◆ Problem statement
The expected output is a verbatim reprint of the lines from the beginning of the data that follows through the line that contains "py:method:: Model.analyze(n, **options)".

-- Extracted data follows --

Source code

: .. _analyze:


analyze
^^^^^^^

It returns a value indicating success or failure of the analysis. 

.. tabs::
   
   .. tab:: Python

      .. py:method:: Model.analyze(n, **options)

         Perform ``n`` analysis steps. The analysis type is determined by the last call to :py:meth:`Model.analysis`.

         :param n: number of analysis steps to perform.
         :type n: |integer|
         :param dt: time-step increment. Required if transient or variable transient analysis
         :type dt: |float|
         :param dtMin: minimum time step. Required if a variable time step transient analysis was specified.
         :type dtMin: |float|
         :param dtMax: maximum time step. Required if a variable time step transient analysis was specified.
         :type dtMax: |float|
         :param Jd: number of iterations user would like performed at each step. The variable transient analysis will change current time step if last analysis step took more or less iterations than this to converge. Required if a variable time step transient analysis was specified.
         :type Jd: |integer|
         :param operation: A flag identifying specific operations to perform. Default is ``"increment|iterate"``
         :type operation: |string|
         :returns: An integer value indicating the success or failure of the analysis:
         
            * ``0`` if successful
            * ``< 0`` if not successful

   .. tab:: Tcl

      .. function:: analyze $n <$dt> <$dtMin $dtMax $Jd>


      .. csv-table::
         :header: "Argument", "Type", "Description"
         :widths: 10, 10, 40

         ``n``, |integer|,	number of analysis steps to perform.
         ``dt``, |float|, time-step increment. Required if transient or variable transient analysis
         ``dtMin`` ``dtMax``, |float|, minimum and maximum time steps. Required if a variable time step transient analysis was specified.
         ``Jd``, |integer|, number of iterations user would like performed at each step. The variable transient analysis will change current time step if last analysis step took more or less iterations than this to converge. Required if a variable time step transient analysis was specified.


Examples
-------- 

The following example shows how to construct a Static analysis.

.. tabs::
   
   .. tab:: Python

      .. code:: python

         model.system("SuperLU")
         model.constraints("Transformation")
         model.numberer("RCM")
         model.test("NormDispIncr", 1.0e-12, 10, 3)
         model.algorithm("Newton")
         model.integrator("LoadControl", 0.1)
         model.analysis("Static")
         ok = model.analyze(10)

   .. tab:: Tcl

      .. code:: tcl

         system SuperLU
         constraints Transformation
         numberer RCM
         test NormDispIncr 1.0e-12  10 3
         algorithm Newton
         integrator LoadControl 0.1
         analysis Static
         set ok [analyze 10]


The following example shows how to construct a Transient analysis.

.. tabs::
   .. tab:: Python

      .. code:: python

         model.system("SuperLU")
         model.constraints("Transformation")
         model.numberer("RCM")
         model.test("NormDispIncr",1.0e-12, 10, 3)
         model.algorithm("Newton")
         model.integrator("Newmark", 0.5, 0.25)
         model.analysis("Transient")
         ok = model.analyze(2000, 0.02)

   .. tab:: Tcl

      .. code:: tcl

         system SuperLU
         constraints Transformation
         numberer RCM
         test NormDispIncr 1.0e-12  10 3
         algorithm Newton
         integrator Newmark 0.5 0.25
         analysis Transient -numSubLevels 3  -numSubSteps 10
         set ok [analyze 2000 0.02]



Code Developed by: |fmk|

-- Extracted data concluded --

◆ Solution
Source code

: .. _analyze:


analyze
^^^^^^^

It returns a value indicating success or failure of the analysis. 

.. tabs::
   
   .. tab:: Python

      .. py:method:: Model.analyze(n, **options)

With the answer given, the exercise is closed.